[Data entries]
::::::::

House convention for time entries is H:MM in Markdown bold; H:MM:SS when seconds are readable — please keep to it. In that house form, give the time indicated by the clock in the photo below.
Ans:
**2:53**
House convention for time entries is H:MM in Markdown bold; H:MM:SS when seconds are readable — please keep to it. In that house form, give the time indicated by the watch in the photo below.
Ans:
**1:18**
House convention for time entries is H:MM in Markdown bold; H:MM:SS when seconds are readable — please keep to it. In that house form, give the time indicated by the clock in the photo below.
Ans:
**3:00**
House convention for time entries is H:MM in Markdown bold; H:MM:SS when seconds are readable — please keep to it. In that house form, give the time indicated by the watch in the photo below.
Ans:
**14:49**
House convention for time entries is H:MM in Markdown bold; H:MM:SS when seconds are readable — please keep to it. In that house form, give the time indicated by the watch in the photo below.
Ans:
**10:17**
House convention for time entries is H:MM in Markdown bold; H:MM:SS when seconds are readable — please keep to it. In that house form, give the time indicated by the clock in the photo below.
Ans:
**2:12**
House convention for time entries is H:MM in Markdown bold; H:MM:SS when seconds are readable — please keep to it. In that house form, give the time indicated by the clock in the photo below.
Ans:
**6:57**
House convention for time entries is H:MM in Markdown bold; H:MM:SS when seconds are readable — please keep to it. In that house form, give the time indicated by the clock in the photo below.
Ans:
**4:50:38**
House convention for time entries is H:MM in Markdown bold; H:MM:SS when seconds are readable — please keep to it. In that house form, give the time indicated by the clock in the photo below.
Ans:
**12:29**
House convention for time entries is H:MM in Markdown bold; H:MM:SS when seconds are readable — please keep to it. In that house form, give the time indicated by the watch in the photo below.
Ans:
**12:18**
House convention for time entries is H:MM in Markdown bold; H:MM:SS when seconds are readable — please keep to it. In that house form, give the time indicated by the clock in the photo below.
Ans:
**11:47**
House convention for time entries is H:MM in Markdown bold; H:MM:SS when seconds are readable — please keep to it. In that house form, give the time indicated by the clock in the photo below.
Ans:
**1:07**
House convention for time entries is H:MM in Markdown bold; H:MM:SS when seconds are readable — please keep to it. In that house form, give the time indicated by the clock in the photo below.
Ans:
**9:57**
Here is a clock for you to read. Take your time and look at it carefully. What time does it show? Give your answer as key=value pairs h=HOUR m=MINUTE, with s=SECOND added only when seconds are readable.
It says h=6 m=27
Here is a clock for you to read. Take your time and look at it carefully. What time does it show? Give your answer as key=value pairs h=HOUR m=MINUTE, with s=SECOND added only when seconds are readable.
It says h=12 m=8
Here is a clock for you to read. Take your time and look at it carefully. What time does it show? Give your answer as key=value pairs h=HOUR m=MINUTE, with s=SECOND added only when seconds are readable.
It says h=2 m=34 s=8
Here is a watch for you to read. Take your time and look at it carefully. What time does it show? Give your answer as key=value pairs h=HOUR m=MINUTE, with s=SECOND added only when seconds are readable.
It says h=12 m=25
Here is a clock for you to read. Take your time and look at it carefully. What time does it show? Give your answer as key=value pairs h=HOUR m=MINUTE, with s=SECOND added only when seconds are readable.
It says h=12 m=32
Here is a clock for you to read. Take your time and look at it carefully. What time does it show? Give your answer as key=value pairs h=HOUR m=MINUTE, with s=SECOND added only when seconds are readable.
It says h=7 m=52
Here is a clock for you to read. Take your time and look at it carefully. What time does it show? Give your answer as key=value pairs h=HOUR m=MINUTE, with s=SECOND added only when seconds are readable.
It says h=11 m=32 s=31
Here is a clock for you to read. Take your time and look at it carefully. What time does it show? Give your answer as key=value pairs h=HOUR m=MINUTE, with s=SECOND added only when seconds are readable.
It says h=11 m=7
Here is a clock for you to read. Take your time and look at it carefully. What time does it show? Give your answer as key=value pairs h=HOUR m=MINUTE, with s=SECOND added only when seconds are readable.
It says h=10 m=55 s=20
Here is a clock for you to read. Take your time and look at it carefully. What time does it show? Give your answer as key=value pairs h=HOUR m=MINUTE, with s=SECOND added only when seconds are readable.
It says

::::::::

## INSTRUCTION
Retype the entire listing above, keeping every line identical to the original.

## COMPLETE ANSWER
House convention for time entries is H:MM in Markdown bold; H:MM:SS when seconds are readable — please keep to it. In that house form, give the time indicated by the clock in the photo below.
Ans:
**2:53**
House convention for time entries is H:MM in Markdown bold; H:MM:SS when seconds are readable — please keep to it. In that house form, give the time indicated by the watch in the photo below.
Ans:
**1:18**
House convention for time entries is H:MM in Markdown bold; H:MM:SS when seconds are readable — please keep to it. In that house form, give the time indicated by the clock in the photo below.
Ans:
**3:00**
House convention for time entries is H:MM in Markdown bold; H:MM:SS when seconds are readable — please keep to it. In that house form, give the time indicated by the watch in the photo below.
Ans:
**14:49**
House convention for time entries is H:MM in Markdown bold; H:MM:SS when seconds are readable — please keep to it. In that house form, give the time indicated by the watch in the photo below.
Ans:
**10:17**
House convention for time entries is H:MM in Markdown bold; H:MM:SS when seconds are readable — please keep to it. In that house form, give the time indicated by the clock in the photo below.
Ans:
**2:12**
House convention for time entries is H:MM in Markdown bold; H:MM:SS when seconds are readable — please keep to it. In that house form, give the time indicated by the clock in the photo below.
Ans:
**6:57**
House convention for time entries is H:MM in Markdown bold; H:MM:SS when seconds are readable — please keep to it. In that house form, give the time indicated by the clock in the photo below.
Ans:
**4:50:38**
House convention for time entries is H:MM in Markdown bold; H:MM:SS when seconds are readable — please keep to it. In that house form, give the time indicated by the clock in the photo below.
Ans:
**12:29**
House convention for time entries is H:MM in Markdown bold; H:MM:SS when seconds are readable — please keep to it. In that house form, give the time indicated by the watch in the photo below.
Ans:
**12:18**
House convention for time entries is H:MM in Markdown bold; H:MM:SS when seconds are readable — please keep to it. In that house form, give the time indicated by the clock in the photo below.
Ans:
**11:47**
House convention for time entries is H:MM in Markdown bold; H:MM:SS when seconds are readable — please keep to it. In that house form, give the time indicated by the clock in the photo below.
Ans:
**1:07**
House convention for time entries is H:MM in Markdown bold; H:MM:SS when seconds are readable — please keep to it. In that house form, give the time indicated by the clock in the photo below.
Ans:
**9:57**
Here is a clock for you to read. Take your time and look at it carefully. What time does it show? Give your answer as key=value pairs h=HOUR m=MINUTE, with s=SECOND added only when seconds are readable.
It says h=6 m=27
Here is a clock for you to read. Take your time and look at it carefully. What time does it show? Give your answer as key=value pairs h=HOUR m=MINUTE, with s=SECOND added only when seconds are readable.
It says h=12 m=8
Here is a clock for you to read. Take your time and look at it carefully. What time does it show? Give your answer as key=value pairs h=HOUR m=MINUTE, with s=SECOND added only when seconds are readable.
It says h=2 m=34 s=8
Here is a watch for you to read. Take your time and look at it carefully. What time does it show? Give your answer as key=value pairs h=HOUR m=MINUTE, with s=SECOND added only when seconds are readable.
It says h=12 m=25
Here is a clock for you to read. Take your time and look at it carefully. What time does it show? Give your answer as key=value pairs h=HOUR m=MINUTE, with s=SECOND added only when seconds are readable.
It says h=12 m=32
Here is a clock for you to read. Take your time and look at it carefully. What time does it show? Give your answer as key=value pairs h=HOUR m=MINUTE, with s=SECOND added only when seconds are readable.
It says h=7 m=52
Here is a clock for you to read. Take your time and look at it carefully. What time does it show? Give your answer as key=value pairs h=HOUR m=MINUTE, with s=SECOND added only when seconds are readable.
It says h=11 m=32 s=31
Here is a clock for you to read. Take your time and look at it carefully. What time does it show? Give your answer as key=value pairs h=HOUR m=MINUTE, with s=SECOND added only when seconds are readable.
It says h=11 m=7
Here is a clock for you to read. Take your time and look at it carefully. What time does it show? Give your answer as key=value pairs h=HOUR m=MINUTE, with s=SECOND added only when seconds are readable.
It says h=10 m=55 s=20
Here is a clock for you to read. Take your time and look at it carefully. What time does it show? Give your answer as key=value pairs h=HOUR m=MINUTE, with s=SECOND added only when seconds are readable.
It says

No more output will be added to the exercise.